### REQUIRED ACTION
Express everything from the line containing "of value=128 unit=mm" down to the last of the rows as a two-column CSV with headers instruction and reading. Give one line per row, with the row's text and its answer each in a single quoted field and any line breaks turned into spaces.
------------------------------
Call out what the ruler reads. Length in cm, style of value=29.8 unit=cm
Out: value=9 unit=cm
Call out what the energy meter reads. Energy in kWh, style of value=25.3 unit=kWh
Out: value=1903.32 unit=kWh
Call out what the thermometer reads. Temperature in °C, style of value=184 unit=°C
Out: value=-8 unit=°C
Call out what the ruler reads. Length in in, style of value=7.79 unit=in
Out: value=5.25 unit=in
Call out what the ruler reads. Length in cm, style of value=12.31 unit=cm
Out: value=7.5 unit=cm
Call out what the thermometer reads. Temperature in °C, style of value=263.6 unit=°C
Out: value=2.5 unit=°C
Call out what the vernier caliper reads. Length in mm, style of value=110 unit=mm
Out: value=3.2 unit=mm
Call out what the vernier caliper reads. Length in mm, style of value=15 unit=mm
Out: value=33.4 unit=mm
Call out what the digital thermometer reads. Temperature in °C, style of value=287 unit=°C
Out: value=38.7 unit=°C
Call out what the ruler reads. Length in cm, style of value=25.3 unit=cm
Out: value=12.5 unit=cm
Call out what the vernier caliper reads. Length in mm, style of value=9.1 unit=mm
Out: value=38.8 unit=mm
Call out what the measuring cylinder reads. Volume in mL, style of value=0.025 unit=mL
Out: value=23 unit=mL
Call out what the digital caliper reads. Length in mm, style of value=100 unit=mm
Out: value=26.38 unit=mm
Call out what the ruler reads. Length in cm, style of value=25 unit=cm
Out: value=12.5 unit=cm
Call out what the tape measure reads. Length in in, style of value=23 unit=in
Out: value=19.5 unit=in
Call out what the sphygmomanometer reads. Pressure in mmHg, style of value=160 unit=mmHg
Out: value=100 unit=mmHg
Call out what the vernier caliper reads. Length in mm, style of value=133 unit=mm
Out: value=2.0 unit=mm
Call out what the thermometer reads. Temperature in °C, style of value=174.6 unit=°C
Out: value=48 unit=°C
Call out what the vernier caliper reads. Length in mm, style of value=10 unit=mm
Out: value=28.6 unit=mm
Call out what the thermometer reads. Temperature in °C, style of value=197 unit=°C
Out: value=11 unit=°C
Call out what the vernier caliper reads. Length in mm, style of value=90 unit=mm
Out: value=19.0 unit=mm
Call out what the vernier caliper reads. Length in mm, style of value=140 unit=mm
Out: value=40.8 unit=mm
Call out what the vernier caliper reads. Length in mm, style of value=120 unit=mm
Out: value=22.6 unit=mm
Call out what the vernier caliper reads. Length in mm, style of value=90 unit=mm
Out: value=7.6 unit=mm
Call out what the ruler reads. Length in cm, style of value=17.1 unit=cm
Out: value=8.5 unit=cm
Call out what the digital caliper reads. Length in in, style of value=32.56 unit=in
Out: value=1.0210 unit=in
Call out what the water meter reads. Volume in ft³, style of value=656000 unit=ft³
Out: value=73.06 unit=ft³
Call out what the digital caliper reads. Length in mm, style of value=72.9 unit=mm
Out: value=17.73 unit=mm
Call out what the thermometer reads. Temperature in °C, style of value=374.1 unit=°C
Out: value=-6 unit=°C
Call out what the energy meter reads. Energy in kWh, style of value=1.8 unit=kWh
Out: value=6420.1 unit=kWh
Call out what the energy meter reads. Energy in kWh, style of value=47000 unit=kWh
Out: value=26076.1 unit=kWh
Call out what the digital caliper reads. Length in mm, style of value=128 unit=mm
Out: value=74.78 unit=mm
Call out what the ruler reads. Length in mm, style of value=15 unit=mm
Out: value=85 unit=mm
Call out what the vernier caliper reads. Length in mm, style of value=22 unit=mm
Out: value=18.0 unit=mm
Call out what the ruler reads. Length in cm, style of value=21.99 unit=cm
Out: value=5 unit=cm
------------------------------
### SOLUTION FOR THIS TASK
instruction,reading
"Call out what the digital caliper reads. Length in mm, style of value=128 unit=mm Out:","value=74.78 unit=mm"
"Call out what the ruler reads. Length in mm, style of value=15 unit=mm Out:","value=85 unit=mm"
"Call out what the vernier caliper reads. Length in mm, style of value=22 unit=mm Out:","value=18.0 unit=mm"
"Call out what the ruler reads. Length in cm, style of value=21.99 unit=cm Out:","value=5 unit=cm"